2006-04-28

A vida é conversável











Markus Raetz (folha de eucalipto sobre papel)


Sempre tive para mim que a vida é algo conversável.
Vou transpondo os acontecimentos da vida, perguntando-lhes do entendimento. Tenho uma máxima secreta que me aconselha a não esquecer nada, que não tenha entendido bem antes.
Assim, vou fazendo uma série de recorrências ao Passado e às pessoas que o habitaram, na esperança de poder desenhar melhor uma cartografia interior:
- Sucedem-se os encontros com antigos amores, amigos desavindos e livros recusados.
Tudo isso ajuda a reencontrar o som dos passos que fazem a nossa caminhada.
Sei que tu, leitor, dirás o mesmo que eu numa tautologia que habita os dias que vamos vivendo...

12 comentários:

deep disse...

Felizmente, a vida não tem acção fechada como alguns livros ou como alguns filmes. Esses reencontros não acontecem por acaso - penso eu! Por vezes, até é bom que aconteçam numa fase em que estamos mais maduros para os integrar de forma mais positiva e menos dolorosa no nosso percurso de vida.
Bjs e tem um bom fim-de-semana.

gaivina disse...

Pois é, Deep...
Por estar a passar essa fase de maturidade, resolvi reentabelar esse diálogo com o passado...

maria_arvore disse...

O que nós somos agora não é uma montagem passada de Legos?... Em qualquer altura, podemos mudar as peças. :)
E não é essa alegria de brincarmos com as nossas construções que torna a vida interessante?...

gaivina disse...

Maria,
Importa entender bem, como e porquê se montou determinada peça naquele lugar. Remontamos a nossa existência constantemente, até durante o sono. Uma peça mal encaixada produz um incómodo na vida desconfortável...é melhor colocar o lego no lugar, bem encaixado.
Mas todos sabemos, que é preciso escolher o momento certo para voltar a abrir a caixa dos legos. Não deixem passar muito tempo... Vão lá à arrecadação e abram a caixa, sem medo: a Vida é muito curta....

jp disse...

Concordo contigo gaivina.
Esquecemo-nos vezes demais, o que fomos, o que foram, o que aconteceu e porquê.
Só conhecendo bem as peças, é que podemos "jogar".

Hipatia disse...

Às vezes, sabia-me bem poder esquecer...

jp disse...

ru ao contrário gosto de poder recordar
éuma forma de não recorrer nos mesmos erros, Hipatia.

Hipatia disse...

Eu tenho memória de elefante, Jaquelina Pandemónio. Até me lembro de andar de "voador" (mais propriamente de ir contra o frigorífico), coisa para ter acontecido bem antes dos 2 anos de existência :P

gaivina disse...

JP:
Às vezes, estar acordado doi....mas vale a pena!

jp disse...

então somos duas. eu lembro-m do axadrezado enigmático do chão da varanda quando começei a andar ;-)

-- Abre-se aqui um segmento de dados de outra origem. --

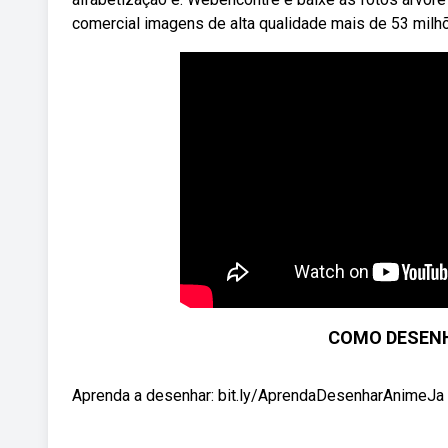
comercial imagens de alta qualidade mais de 53 milhõ
COMO DESENH
Aprenda a desenhar: bit.ly/AprendaDesenharAnim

e Gaivina, vale sempre a pena, que a dor faz parte da nossa existência. E não sou masoquista ;-)

Hipatia disse...

A tua varanda tinha tapetes?

:O

jp disse...

Não mulher!
Era de cimento polido, aos quadrados pretos cinzentos e brancos. E para cada lado que olhasses, as escadas eram sempre ou a subir,ou a descer.